▶ **DOCUMENT EXCERPT**:
--------------------

The following is a true story.
I put the details in to an AI (not ChatGPT!) and told it to write the post in the manner of a raconteur.
Here's what it came up with:
The night was electric, the air thick with the rumble of engines and the scent of beer-soaked revelry. Our band had just wrapped up our set at a biker rally, the kind of gig where leather jackets outnumber smiles, and the headlining act was ready to take the stage. We were tight with them, so we stuck around to watch the chaos unfold.
The bassist of the headlining band—a man who lived like his strings, taut and unpredictable—had won a bottle of Jack Daniels in a raffle earlier that evening. With a swagger only a bassist could muster, he brought it on stage. By the second or third song, half the bottle was gone, a feat impressive even by biker rally standards. This was on top of an all-day beer marathon that would have felled lesser mortals.
Then came the moment: mid-set, still cradling his bass (thankfully wireless), he wandered off stage. At first, we thought it was some avant-garde performance art. But no—he plopped himself into a front-row seat, clutching that £20 bottle of Jack like it was Excalibur, and promptly passed out cold. Attempts to wake him were futile; he was in a whiskey-induced slumber so deep it might as well have been mythological.
The kicker? While he clung to that bottle for dear life, his £2000+ Rickenbacker bass—a gleaming piece of rock history—was left unattended. I had to step in, pick up his instrument, and finish the gig for him while he snored away in blissful ignorance.
It was rock 'n' roll distilled into one perfect moment: absurdity, camaraderie, and a touch of chaos. And yes, we made sure he got his bass back—eventually.

--------------------

▶ **DATA SUPPLIED**:
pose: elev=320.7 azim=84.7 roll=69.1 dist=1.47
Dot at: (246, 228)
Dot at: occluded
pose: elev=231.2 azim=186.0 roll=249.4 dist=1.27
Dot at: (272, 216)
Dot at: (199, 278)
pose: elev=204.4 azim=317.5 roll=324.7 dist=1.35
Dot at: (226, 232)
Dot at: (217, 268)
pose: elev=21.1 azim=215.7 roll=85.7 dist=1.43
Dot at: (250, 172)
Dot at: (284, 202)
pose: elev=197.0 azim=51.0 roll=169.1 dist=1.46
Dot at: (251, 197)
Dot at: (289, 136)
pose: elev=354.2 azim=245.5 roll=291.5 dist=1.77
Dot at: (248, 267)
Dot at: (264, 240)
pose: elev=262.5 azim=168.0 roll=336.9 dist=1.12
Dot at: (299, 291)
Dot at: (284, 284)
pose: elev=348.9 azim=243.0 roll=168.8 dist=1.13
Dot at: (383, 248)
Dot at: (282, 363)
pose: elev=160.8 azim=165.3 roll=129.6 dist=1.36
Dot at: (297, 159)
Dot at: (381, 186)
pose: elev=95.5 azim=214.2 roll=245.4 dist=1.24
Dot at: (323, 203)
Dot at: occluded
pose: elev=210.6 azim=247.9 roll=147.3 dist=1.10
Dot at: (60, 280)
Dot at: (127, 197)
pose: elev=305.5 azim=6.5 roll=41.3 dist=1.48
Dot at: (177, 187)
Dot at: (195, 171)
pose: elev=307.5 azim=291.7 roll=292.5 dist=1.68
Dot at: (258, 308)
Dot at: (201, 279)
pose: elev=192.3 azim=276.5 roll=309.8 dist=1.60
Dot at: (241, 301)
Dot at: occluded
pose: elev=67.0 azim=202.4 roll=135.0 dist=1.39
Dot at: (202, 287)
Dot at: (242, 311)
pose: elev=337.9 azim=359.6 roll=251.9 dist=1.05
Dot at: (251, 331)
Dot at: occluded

--------------------

▶ **WORK ORDER 1**: Repeat the passage of the biker rally story from "I put the details" to "the chaos unfold.", word for word.
▶ **WORK ORDER 2**:
Answer these questions on the biker rally story.
(a) How did the bassist of the headlining band get the bottle of Jack Daniels?
(b) Where did he sit down after he wandered off stage?
(c) What value does the story give for his Rickenbacker bass?
The lines come from a different source than the biker rally story.

▶ **TASK OUTPUT 1**:
I put the details in to an AI (not ChatGPT!) and told it to write the post in the manner of a raconteur.
Here's what it came up with:
The night was electric, the air thick with the rumble of engines and the scent of beer-soaked revelry. Our band had just wrapped up our set at a biker rally, the kind of gig where leather jackets outnumber smiles, and the headlining act was ready to take the stage. We were tight with them, so we stuck around to watch the chaos unfold.

▶ **TASK OUTPUT 2**:
(a) He won it in a raffle earlier that evening.
(b) In a front-row seat.
(c) £2000+.